## Given entries
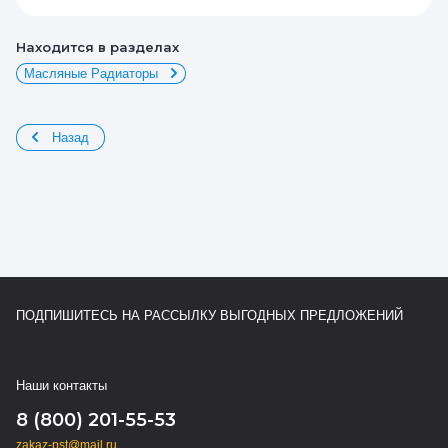
Находится в разделах
Масляные Радиаторы
Назад
ПОДПИШИТЕСЬ НА РАССЫЛКУ ВЫГОДНЫХ ПРЕДЛОЖЕНИЙ
Наши контакты
8 (800) 201-55-53
zakaz-pst@mail.ru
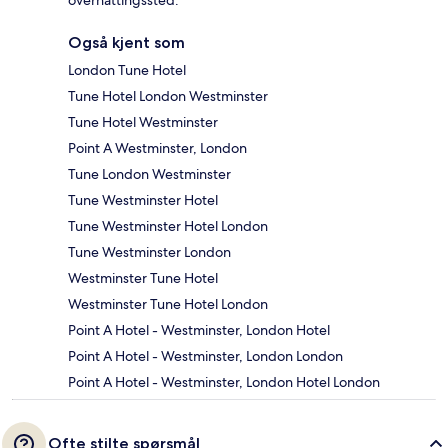
overnattingssted.
Også kjent som
London Tune Hotel
Tune Hotel London Westminster
Tune Hotel Westminster
Point A Westminster, London
Tune London Westminster
Tune Westminster Hotel
Tune Westminster Hotel London
Tune Westminster London
Westminster Tune Hotel
Westminster Tune Hotel London
Point A Hotel - Westminster, London Hotel
Point A Hotel - Westminster, London London
Point A Hotel - Westminster, London Hotel London
Ofte stilte spørsmål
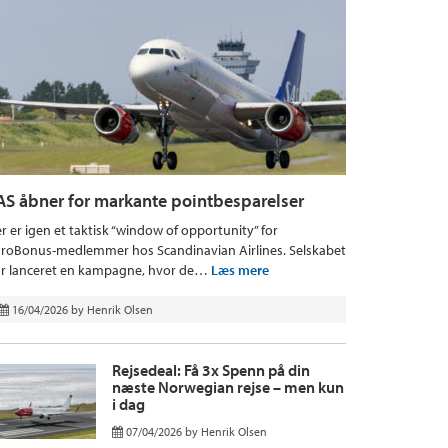
AS åbner for markante pointbesparelser
r er igen et taktisk “window of opportunity” for
roBonus-medlemmer hos Scandinavian Airlines. Selskabet
r lanceret en kampagne, hvor de…
Læs mere
16/04/2026
by
Henrik Olsen
Rejsedeal: Få 3x Spenn på din
næste Norwegian rejse – men kun
i dag
07/04/2026
by
Henrik Olsen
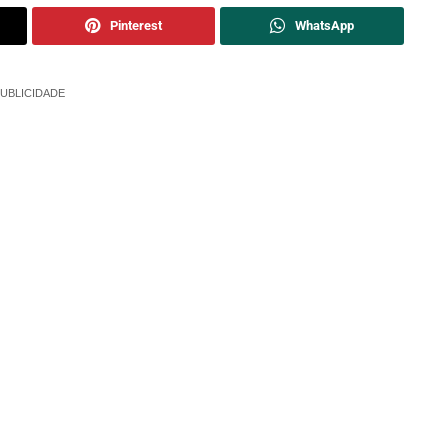
Pinterest
WhatsApp
UBLICIDADE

## Directions
Write every entry again exactly as given, skipping the pictures.

## Reply to the exercise
Находится в разделах
Масляные Радиаторы
Назад
ПОДПИШИТЕСЬ НА РАССЫЛКУ ВЫГОДНЫХ ПРЕДЛОЖЕНИЙ
Наши контакты
8 (800) 201-55-53
zakaz-pst@mail.ru
overnattingssted.
Også kjent som
London Tune Hotel
Tune Hotel London Westminster
Tune Hotel Westminster
Point A Westminster, London
Tune London Westminster
Tune Westminster Hotel
Tune Westminster Hotel London
Tune Westminster London
Westminster Tune Hotel
Westminster Tune Hotel London
Point A Hotel - Westminster, London Hotel
Point A Hotel - Westminster, London London
Point A Hotel - Westminster, London Hotel London
Ofte stilte spørsmål
AS åbner for markante pointbesparelser
r er igen et taktisk “window of opportunity” for
roBonus-medlemmer hos Scandinavian Airlines. Selskabet
r lanceret en kampagne, hvor de…
Læs mere
16/04/2026
by
Henrik Olsen
Rejsedeal: Få 3x Spenn på din
næste Norwegian rejse – men kun
i dag
07/04/2026
by
Henrik Olsen
Pinterest
WhatsApp
UBLICIDADE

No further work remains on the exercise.